> **What is needed**: Extend the passage below on the history of the Rock House, picking up after its final sentence.

> **Excerpted passage**:

╔══

The Walton Road, an early wagon road connecting Knoxville and Nashville, forked at Crossville atop the Cumberland Plateau. The main branch (roughly following the modern US-70N) continued northwestward to what is now Monterey, while a second branch (roughly following the modern US-70) proceeded westward to what is now Sparta. To provide a rest stop for travellers along the latter branch, the Rock House was built on the property of local farmer Samuel Denton sometime between 1835 and 1839. While sources are unclear as to whether Denton or the Fiske brothers, Barlow and Madison, built the Rock House, the Fiske brothers were nevertheless in possession of the structure by 1839. There is no definitive evidence that Barlow and Madison Fiske were brothers. Along with providing a nightly stopover, the Rock House was used as a tollhouse until the late 1850s, as wagon roads during this period were often contracted out to local operators. The construction of the Bon Air Hotel atop the Plateau a few miles to the east in the 1840s no doubt brought increased traffic to the Rock House, although the hotel was destroyed during the U.S. Civil War.

In the late-19th and early-20th centuries, the Rock House was used variously as a residence and a school, known simply as the "Rock House School." In 1941, the Daughters of the American Revolution obtained appropriations from the Tennessee state government to purchase and restore the Rock House, which it operated as a public museum and meeting place for its local chapter. A local craftsman named Clifton Broyle completed numerous renovations at the Rock House in the 1960s.

╚══

> **Source material**:

╔══

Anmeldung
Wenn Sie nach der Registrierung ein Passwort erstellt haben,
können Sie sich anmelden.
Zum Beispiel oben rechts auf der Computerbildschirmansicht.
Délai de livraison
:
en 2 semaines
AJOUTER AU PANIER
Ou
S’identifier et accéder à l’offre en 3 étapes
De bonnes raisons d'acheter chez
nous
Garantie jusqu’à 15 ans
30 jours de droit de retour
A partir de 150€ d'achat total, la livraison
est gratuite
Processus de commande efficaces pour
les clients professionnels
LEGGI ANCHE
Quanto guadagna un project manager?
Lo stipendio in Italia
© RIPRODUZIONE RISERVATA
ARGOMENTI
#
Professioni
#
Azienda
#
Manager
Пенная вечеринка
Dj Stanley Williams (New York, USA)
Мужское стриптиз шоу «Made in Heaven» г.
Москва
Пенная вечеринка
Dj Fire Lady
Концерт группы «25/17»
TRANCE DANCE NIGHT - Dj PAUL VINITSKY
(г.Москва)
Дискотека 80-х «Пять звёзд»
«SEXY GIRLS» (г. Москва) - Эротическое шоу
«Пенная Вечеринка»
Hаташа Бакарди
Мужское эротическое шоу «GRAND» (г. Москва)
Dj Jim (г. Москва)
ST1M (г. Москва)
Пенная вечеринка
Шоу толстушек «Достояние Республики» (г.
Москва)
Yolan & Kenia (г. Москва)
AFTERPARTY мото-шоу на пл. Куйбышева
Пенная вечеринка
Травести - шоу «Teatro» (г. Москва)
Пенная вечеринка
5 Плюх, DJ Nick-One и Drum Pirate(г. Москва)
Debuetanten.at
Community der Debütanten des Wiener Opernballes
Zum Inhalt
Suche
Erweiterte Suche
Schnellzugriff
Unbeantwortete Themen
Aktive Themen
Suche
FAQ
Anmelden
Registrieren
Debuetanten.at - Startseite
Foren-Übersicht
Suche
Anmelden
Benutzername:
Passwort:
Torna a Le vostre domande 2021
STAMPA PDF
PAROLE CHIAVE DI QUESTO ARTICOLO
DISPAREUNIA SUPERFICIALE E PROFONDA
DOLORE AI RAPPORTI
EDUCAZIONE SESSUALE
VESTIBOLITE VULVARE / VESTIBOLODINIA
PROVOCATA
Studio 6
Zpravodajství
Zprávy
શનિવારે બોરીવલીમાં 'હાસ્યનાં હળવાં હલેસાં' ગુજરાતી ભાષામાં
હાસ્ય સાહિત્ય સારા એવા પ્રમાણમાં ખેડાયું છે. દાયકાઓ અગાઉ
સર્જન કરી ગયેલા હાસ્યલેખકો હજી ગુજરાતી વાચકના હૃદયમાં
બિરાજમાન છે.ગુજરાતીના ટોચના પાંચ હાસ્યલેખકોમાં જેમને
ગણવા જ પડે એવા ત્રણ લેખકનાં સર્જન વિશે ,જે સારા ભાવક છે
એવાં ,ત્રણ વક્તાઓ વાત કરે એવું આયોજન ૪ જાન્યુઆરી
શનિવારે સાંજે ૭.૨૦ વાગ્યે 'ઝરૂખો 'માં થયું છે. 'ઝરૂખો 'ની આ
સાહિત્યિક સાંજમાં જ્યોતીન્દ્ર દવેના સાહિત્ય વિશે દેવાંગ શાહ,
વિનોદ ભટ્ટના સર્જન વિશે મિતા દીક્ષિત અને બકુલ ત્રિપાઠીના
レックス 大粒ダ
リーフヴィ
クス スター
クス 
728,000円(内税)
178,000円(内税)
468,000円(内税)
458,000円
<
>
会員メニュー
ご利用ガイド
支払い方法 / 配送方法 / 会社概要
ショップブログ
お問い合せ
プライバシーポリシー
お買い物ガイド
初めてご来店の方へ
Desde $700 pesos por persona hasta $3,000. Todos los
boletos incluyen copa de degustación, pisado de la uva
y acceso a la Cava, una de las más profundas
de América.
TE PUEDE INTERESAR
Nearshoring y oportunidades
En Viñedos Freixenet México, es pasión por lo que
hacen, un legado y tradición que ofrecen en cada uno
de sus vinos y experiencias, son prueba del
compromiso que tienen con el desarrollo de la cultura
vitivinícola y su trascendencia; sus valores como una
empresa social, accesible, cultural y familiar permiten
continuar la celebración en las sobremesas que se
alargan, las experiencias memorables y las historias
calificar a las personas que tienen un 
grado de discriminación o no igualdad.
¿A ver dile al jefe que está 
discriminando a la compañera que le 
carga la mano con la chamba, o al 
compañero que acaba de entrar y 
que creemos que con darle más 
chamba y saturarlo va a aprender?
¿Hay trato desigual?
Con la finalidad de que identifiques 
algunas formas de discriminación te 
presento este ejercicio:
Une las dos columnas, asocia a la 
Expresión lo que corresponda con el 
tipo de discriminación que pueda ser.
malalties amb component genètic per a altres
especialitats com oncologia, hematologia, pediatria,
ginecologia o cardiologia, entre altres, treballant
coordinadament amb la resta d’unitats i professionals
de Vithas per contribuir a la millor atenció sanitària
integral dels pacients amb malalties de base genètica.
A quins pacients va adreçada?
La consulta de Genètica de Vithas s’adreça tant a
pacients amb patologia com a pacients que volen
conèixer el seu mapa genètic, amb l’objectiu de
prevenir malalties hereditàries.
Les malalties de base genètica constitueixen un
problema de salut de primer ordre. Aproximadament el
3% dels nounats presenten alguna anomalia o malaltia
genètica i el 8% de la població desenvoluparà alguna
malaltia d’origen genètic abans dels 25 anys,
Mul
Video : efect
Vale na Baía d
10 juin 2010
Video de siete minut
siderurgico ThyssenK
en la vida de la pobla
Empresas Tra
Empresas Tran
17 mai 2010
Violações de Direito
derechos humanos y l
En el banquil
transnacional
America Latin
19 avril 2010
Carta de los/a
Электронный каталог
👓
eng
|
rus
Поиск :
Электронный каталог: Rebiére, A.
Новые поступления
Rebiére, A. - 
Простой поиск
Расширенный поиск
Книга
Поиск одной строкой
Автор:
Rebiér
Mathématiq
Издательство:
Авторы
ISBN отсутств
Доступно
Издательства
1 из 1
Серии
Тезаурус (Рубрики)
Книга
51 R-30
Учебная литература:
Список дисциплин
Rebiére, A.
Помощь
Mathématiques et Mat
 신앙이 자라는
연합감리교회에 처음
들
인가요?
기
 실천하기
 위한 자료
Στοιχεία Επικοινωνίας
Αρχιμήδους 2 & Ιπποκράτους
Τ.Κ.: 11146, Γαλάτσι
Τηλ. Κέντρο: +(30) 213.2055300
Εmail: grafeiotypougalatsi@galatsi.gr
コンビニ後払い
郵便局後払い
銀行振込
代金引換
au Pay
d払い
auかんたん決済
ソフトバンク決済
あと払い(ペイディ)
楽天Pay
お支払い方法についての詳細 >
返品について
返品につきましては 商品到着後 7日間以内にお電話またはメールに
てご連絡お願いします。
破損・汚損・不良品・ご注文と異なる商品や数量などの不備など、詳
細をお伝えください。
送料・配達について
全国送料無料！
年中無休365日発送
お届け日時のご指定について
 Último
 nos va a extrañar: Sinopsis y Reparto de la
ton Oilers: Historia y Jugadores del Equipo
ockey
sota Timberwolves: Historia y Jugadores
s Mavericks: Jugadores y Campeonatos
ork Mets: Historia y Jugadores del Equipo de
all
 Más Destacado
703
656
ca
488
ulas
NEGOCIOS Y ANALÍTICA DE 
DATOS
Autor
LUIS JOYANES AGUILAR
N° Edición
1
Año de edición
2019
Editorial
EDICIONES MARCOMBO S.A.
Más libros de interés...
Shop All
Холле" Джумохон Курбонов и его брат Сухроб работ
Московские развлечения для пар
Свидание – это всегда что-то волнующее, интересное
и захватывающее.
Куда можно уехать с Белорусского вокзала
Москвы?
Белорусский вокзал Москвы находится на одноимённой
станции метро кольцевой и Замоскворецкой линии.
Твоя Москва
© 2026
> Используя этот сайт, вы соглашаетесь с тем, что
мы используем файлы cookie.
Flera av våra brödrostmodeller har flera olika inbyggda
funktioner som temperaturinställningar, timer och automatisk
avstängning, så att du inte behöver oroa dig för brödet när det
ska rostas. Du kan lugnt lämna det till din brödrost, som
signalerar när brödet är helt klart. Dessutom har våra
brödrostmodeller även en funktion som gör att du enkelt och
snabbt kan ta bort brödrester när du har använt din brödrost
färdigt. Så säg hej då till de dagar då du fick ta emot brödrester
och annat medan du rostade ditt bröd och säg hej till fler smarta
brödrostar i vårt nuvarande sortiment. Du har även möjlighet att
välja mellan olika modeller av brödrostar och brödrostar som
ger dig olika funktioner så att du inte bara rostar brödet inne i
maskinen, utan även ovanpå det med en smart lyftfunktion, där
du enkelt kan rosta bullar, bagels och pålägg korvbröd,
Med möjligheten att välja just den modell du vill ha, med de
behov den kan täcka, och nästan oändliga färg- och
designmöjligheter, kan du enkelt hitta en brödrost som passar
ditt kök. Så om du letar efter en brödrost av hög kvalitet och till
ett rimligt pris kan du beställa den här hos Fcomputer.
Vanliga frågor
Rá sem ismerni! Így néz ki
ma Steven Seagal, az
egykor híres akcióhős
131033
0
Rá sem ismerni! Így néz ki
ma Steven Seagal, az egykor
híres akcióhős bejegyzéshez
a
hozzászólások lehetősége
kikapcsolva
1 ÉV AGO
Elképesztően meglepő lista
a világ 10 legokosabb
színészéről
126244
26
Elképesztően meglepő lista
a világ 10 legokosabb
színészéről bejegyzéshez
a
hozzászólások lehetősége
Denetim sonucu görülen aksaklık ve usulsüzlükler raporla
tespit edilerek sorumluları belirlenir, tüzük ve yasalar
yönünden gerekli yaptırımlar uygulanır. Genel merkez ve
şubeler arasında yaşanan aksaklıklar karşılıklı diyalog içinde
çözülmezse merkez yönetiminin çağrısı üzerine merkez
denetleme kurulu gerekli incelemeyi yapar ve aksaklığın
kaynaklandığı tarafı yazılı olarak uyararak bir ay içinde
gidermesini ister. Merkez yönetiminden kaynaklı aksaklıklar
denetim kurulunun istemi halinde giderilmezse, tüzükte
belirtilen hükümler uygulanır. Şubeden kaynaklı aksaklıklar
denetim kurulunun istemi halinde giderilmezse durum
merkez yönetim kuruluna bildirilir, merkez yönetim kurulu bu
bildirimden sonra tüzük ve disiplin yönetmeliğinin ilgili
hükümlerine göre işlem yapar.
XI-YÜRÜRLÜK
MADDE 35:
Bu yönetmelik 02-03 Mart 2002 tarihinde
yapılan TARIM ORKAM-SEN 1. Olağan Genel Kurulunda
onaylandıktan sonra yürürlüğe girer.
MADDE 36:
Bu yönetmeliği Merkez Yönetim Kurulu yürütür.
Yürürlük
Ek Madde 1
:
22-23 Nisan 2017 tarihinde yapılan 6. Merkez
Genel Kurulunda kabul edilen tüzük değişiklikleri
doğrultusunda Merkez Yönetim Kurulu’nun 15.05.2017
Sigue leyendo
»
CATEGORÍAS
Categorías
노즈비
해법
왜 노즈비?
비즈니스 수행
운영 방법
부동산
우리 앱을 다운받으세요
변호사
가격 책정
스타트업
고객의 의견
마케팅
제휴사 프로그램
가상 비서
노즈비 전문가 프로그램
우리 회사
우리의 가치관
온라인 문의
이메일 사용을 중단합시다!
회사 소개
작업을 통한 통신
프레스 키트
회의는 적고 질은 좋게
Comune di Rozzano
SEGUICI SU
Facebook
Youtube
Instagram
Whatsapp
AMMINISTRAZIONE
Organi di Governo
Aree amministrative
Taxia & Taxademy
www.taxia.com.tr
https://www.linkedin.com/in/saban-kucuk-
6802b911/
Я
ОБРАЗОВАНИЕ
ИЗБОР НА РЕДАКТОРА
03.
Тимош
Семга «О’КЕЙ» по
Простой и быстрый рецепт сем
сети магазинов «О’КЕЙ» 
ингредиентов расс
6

╚══

> **Answer space**:
==Design==

The Rock House was originally a rectangular structure built of native sandstone quarried in the vicinity. A partition once divided the structure into two rooms, but that partition has been removed, and the original section of the structure now consists of one large room. A 1909 photograph shows a partially enclosed front porch spanning the front wall, but by the 1940s the porch had been torn down. In the mid-20th century, a new rear section was added to the structure, built of the same type of stone, but containing modern conveniences. The interior of the Rock House has large fireplaces at both ends of the original structure, and the wooden doors, window frames, ceiling, floor, and mantels are all original.